In the South Luangwa National Park the Zambia Wildlife Authority (ZAWA) has recently invested a substantial amount of money into improving the road network within the park so that more roads remain passable despite the frequent deluges.

In the dry season, Zambia is dressed in shades of ochre and sienna.  Dust and smoke from villages and bushfires hang in the atmosphere.  Distance is seen through a soft focus filter and sunsets are almost unrealistically vibrant.  As the days get hotter and rivers and water holes dry and shrink, the countryside and animals are familiar, as seen on a nature documentary, slow, sluggish and surviving.  Just when it feels like it can get no hotter and the animals seem to be eating twigs and dried leaves, trees start producing vibrant green leaves, the impala start dropping their young.  Not a drop of rain has fallen and yet nature seems to be ahead of itself.

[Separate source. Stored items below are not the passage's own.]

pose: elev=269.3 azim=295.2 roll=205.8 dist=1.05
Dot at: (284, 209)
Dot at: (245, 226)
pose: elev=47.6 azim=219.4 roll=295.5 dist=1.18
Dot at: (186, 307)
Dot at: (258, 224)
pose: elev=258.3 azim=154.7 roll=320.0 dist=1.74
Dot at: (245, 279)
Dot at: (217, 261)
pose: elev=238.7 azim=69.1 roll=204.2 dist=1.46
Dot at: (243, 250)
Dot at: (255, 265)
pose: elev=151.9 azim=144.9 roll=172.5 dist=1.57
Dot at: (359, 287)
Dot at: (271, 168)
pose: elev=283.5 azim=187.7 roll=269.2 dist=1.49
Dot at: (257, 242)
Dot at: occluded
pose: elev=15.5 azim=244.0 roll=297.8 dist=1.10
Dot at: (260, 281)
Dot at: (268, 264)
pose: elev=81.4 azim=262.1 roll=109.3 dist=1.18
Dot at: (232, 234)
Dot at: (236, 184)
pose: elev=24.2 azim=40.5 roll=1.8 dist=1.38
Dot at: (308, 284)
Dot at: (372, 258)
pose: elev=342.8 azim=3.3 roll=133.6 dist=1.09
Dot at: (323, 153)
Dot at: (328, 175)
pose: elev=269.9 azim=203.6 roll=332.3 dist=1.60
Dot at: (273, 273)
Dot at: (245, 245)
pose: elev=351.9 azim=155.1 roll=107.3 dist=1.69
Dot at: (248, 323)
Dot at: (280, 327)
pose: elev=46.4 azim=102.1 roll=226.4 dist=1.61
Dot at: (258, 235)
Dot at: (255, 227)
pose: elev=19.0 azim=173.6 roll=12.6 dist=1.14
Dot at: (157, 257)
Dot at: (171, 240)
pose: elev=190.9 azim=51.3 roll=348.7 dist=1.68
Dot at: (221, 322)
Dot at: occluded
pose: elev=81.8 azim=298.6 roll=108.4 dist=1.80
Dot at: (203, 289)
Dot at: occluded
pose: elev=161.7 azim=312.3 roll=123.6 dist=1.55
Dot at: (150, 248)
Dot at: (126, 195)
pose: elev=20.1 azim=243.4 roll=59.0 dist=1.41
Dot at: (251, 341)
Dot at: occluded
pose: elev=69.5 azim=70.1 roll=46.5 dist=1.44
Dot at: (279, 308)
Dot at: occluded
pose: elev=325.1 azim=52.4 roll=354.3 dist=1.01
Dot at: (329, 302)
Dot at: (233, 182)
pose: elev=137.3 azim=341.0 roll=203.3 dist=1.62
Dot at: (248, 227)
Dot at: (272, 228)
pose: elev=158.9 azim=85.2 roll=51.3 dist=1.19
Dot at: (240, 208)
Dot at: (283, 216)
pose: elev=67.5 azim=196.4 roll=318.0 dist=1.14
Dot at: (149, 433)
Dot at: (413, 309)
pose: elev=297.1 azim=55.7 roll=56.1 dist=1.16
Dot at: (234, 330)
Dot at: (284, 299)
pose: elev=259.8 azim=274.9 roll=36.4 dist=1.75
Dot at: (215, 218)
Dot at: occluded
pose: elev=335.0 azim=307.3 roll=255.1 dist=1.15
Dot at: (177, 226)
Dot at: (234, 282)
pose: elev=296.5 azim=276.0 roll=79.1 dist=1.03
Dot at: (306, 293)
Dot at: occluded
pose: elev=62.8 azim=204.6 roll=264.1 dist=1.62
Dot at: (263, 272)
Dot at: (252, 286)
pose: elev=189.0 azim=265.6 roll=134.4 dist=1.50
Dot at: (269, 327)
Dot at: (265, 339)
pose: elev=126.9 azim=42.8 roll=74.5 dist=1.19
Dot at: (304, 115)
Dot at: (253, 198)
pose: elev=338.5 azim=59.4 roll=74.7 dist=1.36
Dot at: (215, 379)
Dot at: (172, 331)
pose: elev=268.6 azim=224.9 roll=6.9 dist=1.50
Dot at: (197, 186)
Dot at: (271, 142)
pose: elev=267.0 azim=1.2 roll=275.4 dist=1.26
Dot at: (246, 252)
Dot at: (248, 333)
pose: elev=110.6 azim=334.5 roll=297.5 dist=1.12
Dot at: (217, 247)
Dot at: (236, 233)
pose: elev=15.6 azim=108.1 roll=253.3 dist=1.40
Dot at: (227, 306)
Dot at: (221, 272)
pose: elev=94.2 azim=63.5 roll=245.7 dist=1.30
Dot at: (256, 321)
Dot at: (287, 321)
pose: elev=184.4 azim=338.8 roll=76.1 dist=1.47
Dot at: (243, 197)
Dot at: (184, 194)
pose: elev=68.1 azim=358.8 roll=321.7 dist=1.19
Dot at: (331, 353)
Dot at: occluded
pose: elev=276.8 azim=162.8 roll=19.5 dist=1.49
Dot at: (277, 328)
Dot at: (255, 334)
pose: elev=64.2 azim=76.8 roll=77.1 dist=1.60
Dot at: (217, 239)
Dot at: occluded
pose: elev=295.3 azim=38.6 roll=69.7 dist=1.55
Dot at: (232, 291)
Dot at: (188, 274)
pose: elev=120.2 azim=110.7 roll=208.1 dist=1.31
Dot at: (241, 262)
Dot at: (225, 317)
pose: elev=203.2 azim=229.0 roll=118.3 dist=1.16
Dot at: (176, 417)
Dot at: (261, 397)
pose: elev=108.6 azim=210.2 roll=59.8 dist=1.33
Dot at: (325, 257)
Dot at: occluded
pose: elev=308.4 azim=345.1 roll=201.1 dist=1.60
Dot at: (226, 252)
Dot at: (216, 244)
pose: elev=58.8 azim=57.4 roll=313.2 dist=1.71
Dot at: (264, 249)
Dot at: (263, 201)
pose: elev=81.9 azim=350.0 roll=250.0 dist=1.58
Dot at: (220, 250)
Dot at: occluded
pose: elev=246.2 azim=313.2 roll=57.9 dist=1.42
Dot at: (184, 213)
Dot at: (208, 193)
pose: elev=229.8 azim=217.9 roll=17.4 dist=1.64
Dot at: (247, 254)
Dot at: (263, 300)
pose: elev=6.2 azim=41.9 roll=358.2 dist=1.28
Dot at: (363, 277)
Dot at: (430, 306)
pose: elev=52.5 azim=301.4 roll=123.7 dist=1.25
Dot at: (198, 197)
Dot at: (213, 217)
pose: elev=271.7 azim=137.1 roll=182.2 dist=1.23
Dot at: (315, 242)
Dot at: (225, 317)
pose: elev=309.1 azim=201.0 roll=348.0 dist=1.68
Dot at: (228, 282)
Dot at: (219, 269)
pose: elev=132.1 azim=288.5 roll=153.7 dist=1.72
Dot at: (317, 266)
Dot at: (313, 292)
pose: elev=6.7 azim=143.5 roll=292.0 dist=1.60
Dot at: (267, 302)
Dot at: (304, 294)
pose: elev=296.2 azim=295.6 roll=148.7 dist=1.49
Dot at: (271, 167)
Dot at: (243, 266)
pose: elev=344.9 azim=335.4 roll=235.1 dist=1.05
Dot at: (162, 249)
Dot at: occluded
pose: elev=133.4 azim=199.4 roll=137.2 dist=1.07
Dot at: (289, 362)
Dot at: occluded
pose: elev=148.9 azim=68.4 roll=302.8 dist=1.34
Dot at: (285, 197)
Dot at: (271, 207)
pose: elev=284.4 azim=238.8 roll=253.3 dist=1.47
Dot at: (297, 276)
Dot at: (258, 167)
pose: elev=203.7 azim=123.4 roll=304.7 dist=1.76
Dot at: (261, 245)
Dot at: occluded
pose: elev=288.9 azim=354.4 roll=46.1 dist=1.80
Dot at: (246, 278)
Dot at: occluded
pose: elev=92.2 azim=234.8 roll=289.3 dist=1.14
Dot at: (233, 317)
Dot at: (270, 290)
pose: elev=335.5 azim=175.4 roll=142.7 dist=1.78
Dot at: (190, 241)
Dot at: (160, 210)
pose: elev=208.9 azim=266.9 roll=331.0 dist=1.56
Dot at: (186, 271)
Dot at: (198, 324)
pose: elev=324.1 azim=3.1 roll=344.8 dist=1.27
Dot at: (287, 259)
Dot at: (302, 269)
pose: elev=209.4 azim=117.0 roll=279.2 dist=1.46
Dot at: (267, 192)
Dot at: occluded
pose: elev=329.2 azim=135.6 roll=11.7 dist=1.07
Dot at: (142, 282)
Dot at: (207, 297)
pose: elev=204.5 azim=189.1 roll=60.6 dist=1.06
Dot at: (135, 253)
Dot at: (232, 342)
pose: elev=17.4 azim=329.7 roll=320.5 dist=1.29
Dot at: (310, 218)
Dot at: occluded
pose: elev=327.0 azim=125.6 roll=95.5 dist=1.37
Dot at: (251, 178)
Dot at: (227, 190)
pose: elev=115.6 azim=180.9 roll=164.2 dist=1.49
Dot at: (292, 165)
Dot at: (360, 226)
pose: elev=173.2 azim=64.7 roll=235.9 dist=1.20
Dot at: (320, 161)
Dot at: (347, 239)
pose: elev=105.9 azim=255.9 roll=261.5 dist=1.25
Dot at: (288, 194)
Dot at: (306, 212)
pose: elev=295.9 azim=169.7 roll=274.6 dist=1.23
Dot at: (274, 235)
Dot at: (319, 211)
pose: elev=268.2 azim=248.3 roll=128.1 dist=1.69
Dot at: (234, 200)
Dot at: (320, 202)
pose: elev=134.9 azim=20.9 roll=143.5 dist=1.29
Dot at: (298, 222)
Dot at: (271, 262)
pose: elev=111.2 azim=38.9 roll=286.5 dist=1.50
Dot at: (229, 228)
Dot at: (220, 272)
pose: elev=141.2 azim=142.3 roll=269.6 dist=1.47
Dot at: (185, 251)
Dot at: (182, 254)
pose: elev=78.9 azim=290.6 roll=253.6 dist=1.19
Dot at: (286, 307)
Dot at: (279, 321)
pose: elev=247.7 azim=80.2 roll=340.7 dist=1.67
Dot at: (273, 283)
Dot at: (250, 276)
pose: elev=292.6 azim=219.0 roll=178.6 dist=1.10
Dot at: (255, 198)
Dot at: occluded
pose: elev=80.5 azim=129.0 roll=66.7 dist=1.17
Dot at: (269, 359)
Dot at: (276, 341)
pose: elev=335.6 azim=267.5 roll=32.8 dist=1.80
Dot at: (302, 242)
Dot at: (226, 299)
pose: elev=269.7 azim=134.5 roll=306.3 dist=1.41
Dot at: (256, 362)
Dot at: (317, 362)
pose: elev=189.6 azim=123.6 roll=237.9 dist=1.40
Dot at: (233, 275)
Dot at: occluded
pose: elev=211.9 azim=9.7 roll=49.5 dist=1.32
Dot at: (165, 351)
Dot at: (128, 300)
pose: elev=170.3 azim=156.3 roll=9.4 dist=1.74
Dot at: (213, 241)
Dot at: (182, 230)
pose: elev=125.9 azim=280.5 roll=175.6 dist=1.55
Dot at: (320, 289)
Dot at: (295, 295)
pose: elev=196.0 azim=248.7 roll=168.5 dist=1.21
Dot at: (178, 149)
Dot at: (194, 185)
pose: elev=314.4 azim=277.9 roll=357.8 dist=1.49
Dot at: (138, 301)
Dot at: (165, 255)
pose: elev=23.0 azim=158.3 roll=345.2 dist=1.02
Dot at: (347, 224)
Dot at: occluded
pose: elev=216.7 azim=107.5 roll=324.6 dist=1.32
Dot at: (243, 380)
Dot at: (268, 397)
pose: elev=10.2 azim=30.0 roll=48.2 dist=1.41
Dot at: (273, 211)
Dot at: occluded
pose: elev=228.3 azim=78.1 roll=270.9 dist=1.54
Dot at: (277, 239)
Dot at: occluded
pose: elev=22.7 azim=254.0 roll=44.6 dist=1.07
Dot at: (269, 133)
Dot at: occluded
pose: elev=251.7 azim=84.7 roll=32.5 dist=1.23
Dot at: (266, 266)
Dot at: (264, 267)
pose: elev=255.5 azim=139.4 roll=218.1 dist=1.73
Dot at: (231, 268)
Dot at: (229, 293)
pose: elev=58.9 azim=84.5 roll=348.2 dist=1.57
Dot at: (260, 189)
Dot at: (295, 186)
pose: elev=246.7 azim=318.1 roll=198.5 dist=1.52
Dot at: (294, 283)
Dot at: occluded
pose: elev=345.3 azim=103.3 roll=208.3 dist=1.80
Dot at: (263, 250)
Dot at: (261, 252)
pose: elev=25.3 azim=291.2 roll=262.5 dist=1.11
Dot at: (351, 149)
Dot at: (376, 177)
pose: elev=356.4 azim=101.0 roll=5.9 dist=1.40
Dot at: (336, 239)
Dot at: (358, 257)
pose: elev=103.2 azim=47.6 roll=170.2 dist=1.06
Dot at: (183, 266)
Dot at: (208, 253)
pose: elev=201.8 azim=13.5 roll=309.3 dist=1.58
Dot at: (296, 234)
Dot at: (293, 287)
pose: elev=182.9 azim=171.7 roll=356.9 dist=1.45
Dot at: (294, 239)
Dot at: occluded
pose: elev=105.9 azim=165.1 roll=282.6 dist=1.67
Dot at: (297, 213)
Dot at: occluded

Baobab tree ready for the rain

The clouds roll in and finally, the rain comes.  The smell of the first rain is one that stirs up age-old memories; every child of Africa knows that hot earthy scent, petrichor!  The tar roads steam as the world cools down.  Overnight the countryside is painted every shade of green imaginable, Emerald Season is not just a romantic sounding name for this time of year.  Waterholes fill, rivers flow, migratory birds flock in and don their breeding plumage.  The dust and smoke haze is washed from the atmosphere and the view goes on for miles, perfect for photography.  The animals seem to have a spring in their step and the young start appearing, scampering along behind mum.  This brings in the predators.  It does not take as much effort to catch an unsteady baby.

Impala with Baby

Out on safari there is every chance of a thorough soaking so take your sense of humour and a rainproof camera bag, don the lodge waterproof (well, kind of waterproof poncho!), forget your beautifully coiffured hair and just enjoy this wonderfully vibrant time of new life.  Besides, the pure, clean, pollution free rain is so good for you.